Posts Tagged ‘networking’

Techie Tip of the Week — Packet Sniffers

Friday, May 20th, 2011

Last week we talked about TCP/IP and how when data travels across the Internet, that it “hops” from node to node in little pieces called packets.

Be aware! When you do things on the Internet, if the method of transport is insecure (for example, if you are looking at a web page using http instead of https, or if you are sending email to an address that is outside of your local network), the packets that are sent may be intercepted along the route by a hacker. Your email, web page, or, perhaps more importantly, web cookie (complete with your credentials intact) may get intercepted by a maleficent user!

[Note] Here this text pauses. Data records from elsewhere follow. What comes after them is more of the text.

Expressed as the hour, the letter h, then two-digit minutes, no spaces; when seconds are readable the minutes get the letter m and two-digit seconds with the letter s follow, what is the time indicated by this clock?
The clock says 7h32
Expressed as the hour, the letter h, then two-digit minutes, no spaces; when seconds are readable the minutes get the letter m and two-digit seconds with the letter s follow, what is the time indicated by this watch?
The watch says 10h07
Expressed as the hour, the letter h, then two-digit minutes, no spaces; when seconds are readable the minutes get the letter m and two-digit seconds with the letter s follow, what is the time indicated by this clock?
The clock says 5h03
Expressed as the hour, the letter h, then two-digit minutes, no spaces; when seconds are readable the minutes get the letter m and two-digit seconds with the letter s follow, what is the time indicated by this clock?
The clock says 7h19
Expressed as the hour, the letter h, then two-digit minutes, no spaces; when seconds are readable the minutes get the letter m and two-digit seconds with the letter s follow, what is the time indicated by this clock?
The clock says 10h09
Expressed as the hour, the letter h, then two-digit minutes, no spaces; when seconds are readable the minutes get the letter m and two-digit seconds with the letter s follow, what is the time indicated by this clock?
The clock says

Special computer programs, known as Packet Sniffers or Packet Analyzers, are used to do just that. As the data flows across the network, the sniffer tool captures each packet and decodes the packet’s raw data, showing the values of various fields in the packet.

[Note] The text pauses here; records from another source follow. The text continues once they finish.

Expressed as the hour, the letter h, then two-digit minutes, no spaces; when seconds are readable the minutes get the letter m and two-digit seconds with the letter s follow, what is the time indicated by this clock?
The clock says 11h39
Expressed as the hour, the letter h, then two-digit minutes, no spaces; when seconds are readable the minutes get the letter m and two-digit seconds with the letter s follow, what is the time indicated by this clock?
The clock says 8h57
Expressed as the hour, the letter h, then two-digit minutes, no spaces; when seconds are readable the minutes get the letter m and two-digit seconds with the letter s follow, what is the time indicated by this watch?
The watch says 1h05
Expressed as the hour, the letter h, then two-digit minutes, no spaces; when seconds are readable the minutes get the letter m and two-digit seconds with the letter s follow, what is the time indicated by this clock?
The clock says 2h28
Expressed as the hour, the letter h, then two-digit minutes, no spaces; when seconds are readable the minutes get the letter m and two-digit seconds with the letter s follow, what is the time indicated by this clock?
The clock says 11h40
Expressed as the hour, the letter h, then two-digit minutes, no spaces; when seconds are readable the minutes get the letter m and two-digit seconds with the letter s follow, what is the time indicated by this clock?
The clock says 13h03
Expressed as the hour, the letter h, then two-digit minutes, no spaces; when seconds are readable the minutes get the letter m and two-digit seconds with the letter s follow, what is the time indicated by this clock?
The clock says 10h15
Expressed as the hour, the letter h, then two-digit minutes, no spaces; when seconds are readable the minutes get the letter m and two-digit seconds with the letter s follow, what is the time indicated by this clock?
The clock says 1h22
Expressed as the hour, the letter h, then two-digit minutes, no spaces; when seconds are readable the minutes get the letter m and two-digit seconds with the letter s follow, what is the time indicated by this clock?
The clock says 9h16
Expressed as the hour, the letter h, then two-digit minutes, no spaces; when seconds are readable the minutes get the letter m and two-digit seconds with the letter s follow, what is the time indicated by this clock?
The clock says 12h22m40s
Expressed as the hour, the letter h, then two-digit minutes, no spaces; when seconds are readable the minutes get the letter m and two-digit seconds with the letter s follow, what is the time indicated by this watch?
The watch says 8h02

You’re particularly vulnerable to having your data intercepted if you use a wireless device over an unsecured wireless network.  WiFi networks have a range of about 100 yards; anyone within a football field of your wireless device could be reading your email or log into your Facebook, Yahoo! Mail, or other account by stealing the unencrypted cookie with your login credentials.

So, what can you do?

  1. Always use https any time you log into an account.
  2. Don’t use a service that uses https during the login part but then switches back to http after logging you in. By default, Facebook and Yahoo! Mail do this. With Facebook, you can change your settings so it will always use https (Account>Account Settings>Account Security>Secure Browsing). With Yahoo! Mail, your username and password are protected, but once you log in, it switches you back to http. Anyone with sniffer software installed could read your email as it’s being sent.
  3. Be careful when using unsecured wireless networks. Don’t log into accounts that only use http. Don’t send important emails. When using  one of the free wireless hotspots at a fast food restaurant, hotel, coffee shop, airport, or school (including Stanford), most likely it will be on an insecure wireless network. Anyone within a football field running a packet sniffer could easily steal your credentials and access your account.

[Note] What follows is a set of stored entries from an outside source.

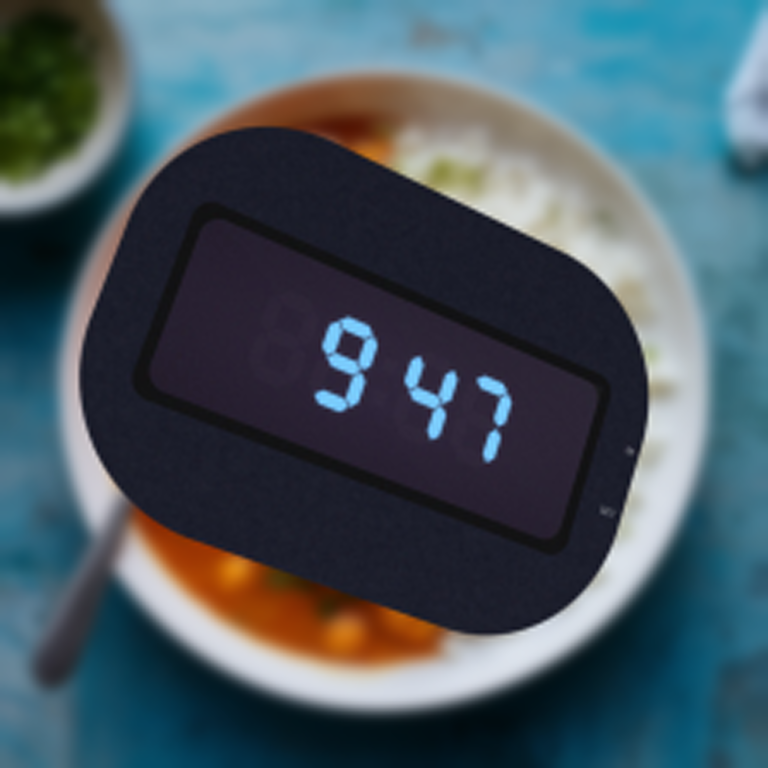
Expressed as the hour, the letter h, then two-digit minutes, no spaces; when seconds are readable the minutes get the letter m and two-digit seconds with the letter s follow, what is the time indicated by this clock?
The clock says 9h47
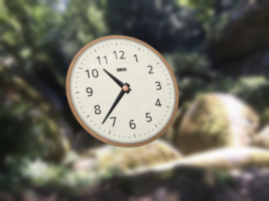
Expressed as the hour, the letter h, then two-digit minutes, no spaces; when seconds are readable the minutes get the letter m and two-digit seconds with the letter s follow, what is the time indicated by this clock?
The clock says 10h37
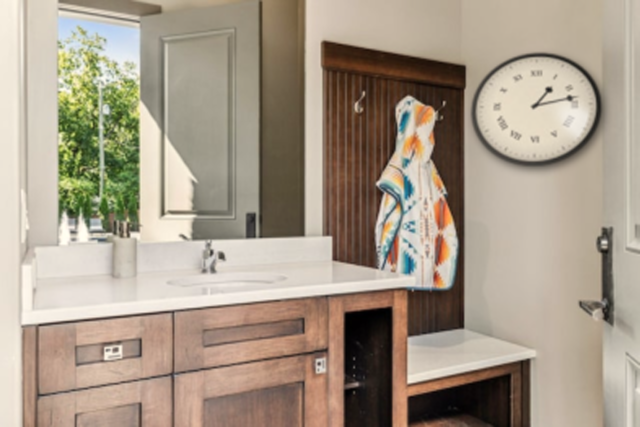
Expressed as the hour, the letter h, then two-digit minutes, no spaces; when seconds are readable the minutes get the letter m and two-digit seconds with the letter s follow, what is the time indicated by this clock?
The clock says 1h13
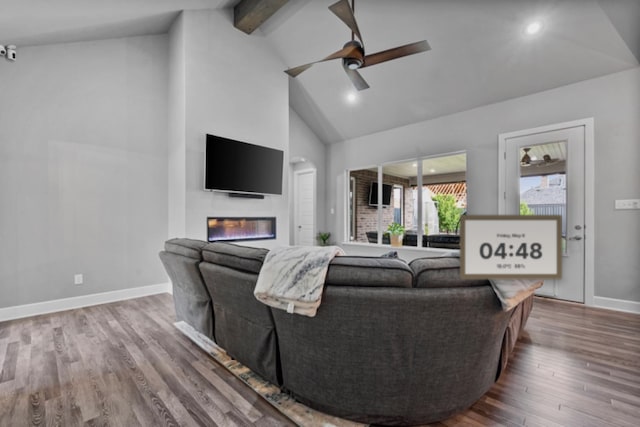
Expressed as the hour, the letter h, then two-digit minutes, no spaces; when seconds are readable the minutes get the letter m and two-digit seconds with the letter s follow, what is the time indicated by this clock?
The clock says 4h48
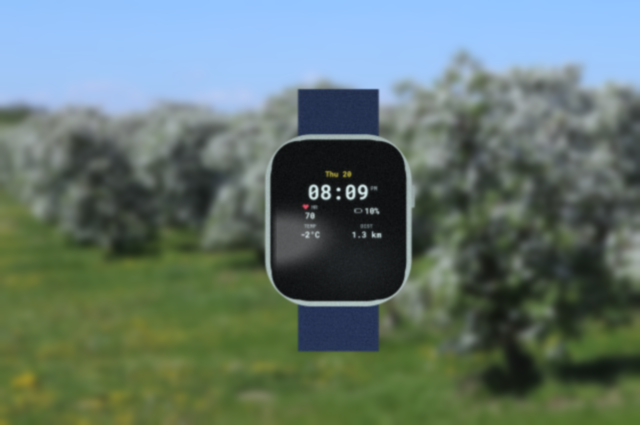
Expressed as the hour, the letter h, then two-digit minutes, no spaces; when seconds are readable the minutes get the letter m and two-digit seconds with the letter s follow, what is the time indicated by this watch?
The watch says 8h09
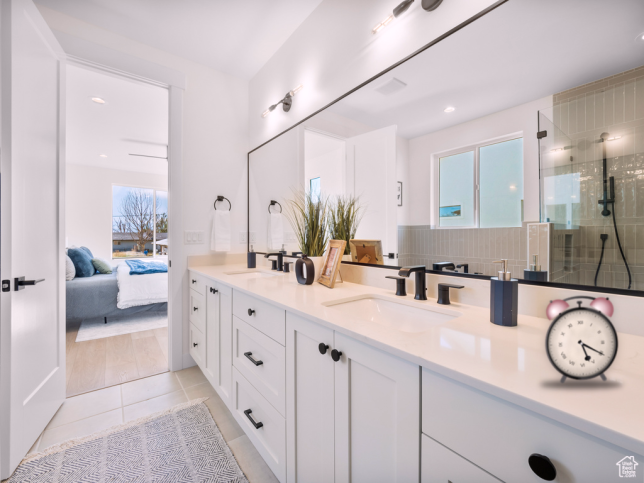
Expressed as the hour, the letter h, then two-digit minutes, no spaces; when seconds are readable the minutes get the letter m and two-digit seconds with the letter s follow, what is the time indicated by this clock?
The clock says 5h20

Techie Tip of the Week – Networking basics (TCP/IP)

Friday, May 13th, 2011

Ever noticed those blinking lights  continuously blinking on the back of your computer? Ever wondered why they’re blinking, or what’s going on?

This week, we’ll talk about two of the basic protocols of Networking — the Transmission Control Protocol over the Internet Protocol (TCP/IP).

First off, a protocol is a set of rules that define how computers and other devices communicate with one another — the “language” that computers use to “speak with each other. The TCP/IP are the set of protocols that allow the Internet to work.

Basically, here’s what happens:

  1. The destination’s application (web browser, email application, etc.) communicates to the network software in its computer’s OS, which in turn makes a connection to the computer that houses the desired item (email, movie, web page, etc.).
  2. Assuming the sending computer approves the sending of the information, the sending computer’s Transmission Control Protocol (“TCP”) takes the information to be sent and chops it up into little pieces (“packets”).
  3. These Internet Protocol (“IP”) packets are given address information, and, using the IP, they sent off to their destination.
  4. Each packet then “hops” from computer to computer (“node” to “node”), asking each node if they are at the final destination yet. If so, they wait for the other packets to arrive; if not, they hop to the next node until they finally reach their destination.
  5. Once all of the packets make it to the destination, they are reassembled back into the original item using the destination’s TCP.

This is similar to how moving a houseful of items works.

Let’s say you’re moving all of your belongings from one house in one city to another house in a different city. You would most likely take all of your possessions and put them into many different boxes. Then, after applying a label with your new address on it, you’d take each box to the shipping company. The shipping company then takes the package, and sends it off with all the other packages going to the same region. You never know exactly which direction the package may go – there might be a tornado in the northern part of the country, so the package might go the southern route; there might be a hurricane in the southern route, so the package may go the northern route. But each package continues on its way until it reaches the destination. And, until all of the packages arrive, you won’t have all of your items. But once you do, you could reassemble your entire houseful of possessions in your new place.